Under the terms of Mr. Stones plan, if he continues
employment with Dana to his normal retirement age (age 62),
he will receive a normal retirement benefit of $1,550,000,
payable in a lump sum. If Mr. Stone dies, becomes disabled
or is involuntarily terminated from employment by Dana for any
reason other than cause (as defined in the plan)
before he reaches age 62, he (or his estate) will be
entitled to a portion of his normal retirement benefit (not
exceeding 100%) equal to the greater of (i) his normal
retirement benefit multiplied by a fraction, the numerator of
which is his years of credited service (as shown in the above
table) and the denominator of which is 9, or (ii) 50% of
his normal retirement benefit.
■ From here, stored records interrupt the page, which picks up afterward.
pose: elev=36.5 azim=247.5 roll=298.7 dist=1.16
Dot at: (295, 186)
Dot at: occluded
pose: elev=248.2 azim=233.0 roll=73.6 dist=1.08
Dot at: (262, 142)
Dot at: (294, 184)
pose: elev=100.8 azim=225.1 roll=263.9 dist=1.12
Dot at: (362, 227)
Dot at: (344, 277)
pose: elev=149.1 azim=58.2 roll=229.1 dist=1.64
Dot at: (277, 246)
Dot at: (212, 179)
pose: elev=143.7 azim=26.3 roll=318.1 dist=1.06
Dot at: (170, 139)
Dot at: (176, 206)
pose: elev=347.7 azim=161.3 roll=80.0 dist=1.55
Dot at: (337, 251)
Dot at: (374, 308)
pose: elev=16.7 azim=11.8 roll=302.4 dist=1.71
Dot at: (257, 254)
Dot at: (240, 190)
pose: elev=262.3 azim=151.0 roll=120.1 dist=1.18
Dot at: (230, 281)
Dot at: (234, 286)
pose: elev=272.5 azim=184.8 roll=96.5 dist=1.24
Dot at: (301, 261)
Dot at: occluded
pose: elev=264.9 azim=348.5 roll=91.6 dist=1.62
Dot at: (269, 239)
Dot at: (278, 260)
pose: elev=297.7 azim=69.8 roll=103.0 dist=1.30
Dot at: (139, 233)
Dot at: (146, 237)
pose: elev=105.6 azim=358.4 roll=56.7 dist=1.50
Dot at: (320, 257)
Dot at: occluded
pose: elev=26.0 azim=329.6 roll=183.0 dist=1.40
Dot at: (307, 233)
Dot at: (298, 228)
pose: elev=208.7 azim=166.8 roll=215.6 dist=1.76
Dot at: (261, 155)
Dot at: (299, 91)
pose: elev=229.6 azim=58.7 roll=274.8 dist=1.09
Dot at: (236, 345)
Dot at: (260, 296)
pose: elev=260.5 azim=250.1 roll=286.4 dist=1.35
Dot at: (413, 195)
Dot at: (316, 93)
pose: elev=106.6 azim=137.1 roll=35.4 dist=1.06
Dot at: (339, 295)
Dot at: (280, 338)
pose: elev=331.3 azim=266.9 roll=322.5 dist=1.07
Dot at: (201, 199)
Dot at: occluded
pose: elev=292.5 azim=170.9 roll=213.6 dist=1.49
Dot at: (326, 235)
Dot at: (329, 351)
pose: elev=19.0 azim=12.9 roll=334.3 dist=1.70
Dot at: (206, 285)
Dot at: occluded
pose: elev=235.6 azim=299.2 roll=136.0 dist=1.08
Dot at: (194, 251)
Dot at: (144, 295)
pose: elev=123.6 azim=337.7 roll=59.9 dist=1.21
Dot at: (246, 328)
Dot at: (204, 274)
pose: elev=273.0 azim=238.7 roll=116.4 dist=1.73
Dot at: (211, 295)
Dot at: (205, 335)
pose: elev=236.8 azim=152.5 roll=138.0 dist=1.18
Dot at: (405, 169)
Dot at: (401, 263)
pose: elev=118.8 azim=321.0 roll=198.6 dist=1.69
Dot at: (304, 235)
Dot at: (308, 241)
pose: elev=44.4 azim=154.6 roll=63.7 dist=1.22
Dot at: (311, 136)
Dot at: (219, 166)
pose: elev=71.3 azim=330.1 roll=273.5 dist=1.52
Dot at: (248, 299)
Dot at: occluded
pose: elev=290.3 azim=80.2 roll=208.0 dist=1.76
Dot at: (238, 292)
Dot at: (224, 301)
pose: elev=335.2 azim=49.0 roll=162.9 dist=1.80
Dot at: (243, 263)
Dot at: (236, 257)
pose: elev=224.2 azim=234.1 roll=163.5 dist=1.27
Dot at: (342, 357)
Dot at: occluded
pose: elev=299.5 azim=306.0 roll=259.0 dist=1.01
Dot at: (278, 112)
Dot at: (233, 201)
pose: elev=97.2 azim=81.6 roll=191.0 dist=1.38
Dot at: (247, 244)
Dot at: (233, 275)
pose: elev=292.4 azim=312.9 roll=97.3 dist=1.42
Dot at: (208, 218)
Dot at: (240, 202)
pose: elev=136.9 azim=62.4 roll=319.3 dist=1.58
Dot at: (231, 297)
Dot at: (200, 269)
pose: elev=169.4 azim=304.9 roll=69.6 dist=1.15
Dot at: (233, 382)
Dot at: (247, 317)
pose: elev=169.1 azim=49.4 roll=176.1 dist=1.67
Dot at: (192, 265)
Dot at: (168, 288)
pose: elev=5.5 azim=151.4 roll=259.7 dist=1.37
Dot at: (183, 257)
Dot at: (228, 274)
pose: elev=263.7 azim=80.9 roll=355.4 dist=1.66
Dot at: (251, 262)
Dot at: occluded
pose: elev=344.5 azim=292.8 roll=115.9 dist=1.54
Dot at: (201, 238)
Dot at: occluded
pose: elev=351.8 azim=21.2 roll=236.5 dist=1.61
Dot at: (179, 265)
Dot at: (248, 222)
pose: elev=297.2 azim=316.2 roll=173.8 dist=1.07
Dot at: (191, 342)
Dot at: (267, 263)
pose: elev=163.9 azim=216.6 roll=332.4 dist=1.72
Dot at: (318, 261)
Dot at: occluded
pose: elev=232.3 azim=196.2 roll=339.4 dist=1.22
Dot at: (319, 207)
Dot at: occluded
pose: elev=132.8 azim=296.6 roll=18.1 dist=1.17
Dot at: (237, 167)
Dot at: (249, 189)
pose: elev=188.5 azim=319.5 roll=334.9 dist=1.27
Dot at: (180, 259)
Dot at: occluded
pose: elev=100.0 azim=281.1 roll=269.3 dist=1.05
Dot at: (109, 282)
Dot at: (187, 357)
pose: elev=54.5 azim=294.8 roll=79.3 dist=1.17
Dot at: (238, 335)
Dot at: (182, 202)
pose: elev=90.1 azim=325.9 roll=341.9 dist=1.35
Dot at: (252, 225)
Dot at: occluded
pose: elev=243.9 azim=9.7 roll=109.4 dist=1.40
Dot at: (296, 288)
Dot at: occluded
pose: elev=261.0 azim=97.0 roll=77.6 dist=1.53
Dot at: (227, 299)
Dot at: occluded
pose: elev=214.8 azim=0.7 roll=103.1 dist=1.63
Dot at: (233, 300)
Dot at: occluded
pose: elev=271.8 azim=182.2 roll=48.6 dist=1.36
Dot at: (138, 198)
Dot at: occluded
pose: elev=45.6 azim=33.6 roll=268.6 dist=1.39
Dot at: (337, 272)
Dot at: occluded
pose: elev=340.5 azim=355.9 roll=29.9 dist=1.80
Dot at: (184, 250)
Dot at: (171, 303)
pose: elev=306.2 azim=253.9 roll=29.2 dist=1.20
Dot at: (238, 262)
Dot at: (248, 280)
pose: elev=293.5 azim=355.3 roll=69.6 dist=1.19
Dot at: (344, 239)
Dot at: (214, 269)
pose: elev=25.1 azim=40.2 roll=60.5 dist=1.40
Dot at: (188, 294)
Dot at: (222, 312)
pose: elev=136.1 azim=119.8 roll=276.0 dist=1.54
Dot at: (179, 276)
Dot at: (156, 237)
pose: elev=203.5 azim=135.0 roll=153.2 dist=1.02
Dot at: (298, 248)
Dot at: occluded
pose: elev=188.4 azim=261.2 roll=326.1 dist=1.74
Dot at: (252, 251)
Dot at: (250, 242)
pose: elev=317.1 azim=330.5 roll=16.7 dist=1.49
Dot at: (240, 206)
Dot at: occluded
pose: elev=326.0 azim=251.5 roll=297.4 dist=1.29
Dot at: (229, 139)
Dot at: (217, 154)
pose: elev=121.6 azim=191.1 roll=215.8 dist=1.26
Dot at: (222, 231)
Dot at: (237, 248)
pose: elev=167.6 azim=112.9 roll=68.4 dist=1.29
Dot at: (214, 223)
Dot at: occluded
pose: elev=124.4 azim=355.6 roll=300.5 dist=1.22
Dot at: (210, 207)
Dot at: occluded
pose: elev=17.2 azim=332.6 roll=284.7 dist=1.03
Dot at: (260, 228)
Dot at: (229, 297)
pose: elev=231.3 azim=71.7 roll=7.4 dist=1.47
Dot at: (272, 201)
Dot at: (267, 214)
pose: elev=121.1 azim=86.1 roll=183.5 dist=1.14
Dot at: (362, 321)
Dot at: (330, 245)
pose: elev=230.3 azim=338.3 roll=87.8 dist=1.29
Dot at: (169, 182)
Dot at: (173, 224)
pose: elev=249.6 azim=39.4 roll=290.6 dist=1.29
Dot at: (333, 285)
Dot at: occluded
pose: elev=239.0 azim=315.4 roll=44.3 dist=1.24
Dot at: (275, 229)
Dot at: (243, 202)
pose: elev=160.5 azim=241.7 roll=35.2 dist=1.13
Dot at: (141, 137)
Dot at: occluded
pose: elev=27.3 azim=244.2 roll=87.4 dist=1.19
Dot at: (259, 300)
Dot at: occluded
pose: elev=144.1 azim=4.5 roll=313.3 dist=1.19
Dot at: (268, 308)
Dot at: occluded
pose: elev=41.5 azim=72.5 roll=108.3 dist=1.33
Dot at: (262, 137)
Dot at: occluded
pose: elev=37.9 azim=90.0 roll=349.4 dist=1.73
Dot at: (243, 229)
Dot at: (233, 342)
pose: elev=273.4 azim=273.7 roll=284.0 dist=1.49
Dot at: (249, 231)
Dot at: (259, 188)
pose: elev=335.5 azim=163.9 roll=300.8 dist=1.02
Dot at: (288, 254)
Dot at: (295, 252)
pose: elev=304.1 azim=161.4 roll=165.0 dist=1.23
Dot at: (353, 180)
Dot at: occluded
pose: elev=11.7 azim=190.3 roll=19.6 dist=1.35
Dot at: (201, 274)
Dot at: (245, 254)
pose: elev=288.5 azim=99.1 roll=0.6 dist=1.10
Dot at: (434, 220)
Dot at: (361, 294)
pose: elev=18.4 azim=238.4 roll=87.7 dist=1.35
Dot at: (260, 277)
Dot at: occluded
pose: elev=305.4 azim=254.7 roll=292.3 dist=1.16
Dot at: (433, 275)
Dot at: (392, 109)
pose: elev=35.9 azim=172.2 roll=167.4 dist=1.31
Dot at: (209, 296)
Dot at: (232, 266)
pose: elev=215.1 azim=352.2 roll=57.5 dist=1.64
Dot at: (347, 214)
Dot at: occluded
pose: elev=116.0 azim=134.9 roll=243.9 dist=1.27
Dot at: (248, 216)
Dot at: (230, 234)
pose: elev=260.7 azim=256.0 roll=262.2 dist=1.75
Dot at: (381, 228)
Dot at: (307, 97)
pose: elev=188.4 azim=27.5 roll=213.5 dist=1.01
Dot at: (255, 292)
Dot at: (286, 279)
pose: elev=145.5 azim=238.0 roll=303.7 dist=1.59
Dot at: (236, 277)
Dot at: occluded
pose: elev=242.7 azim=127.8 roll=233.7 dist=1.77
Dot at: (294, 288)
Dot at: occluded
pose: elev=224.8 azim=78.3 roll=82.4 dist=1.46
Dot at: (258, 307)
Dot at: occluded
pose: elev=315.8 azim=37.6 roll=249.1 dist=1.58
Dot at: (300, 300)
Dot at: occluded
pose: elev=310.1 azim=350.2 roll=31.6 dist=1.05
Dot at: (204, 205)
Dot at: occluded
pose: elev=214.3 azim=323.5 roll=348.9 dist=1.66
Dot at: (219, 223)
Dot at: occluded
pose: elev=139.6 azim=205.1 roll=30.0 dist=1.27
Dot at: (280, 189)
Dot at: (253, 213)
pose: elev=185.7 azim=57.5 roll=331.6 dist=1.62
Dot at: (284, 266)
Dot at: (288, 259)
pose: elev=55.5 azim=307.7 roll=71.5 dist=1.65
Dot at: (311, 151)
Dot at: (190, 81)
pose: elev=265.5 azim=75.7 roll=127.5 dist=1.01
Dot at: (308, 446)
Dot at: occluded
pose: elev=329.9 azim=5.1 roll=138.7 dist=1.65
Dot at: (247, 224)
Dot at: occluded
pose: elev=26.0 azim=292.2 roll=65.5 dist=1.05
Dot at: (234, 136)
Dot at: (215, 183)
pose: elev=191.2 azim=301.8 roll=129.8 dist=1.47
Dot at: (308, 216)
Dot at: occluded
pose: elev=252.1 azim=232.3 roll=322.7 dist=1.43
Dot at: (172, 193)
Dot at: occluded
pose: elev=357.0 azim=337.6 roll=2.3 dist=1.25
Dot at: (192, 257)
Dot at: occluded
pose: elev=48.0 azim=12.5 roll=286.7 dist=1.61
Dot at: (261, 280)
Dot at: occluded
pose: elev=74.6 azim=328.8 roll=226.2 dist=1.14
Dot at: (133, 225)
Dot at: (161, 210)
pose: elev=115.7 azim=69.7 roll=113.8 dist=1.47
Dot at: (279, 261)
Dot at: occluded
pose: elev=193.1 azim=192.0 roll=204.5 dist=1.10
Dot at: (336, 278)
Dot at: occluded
If, after June 27, 2010, but
prior to age 62, Mr. Stone elects to retire or resign
voluntarily or his employment is terminated by Dana for cause,
in lieu of any other benefit payable under the plan, he will be
entitled to a pro rata portion (not exceeding 100%) of his
normal retirement benefit, calculated by multiplying his normal
retirement benefit by a fraction, the numerator of which is his
years of credited service and the denominator of which is 9.
Mr. Stones normal retirement benefit will become
fully vested in the event of a change in control of
Dana (as defined in the plan and subject to Internal Revenue
Code Section 409A) and he will be entitled to a lump sum
payment within 30 days.
Under the terms of Mr. Goettels German Pension
Benefit Obligation Plan, if he continues employment with Dana to
normal retirement age, as determined by German law, he will
receive a retirement benefit of $1,400,990. If Mr. Goettel
terminates his employment, either voluntarily or involuntarily,
the contribution to his pension plan will be discontinued, but
would be available to him at normal retirement age. If
Mr. Goettel dies, his widow would be entitled to 100% of
the pension value on the date of his death. If Mr. Goettel
dies and he does not have a widow, his child would receive 50%
of the pension value of the date of his death, if the child is
under 18 years of age or under 27 years of age and
attending an educational institute. If none of these situations
are the case, the pension value remains with Dana.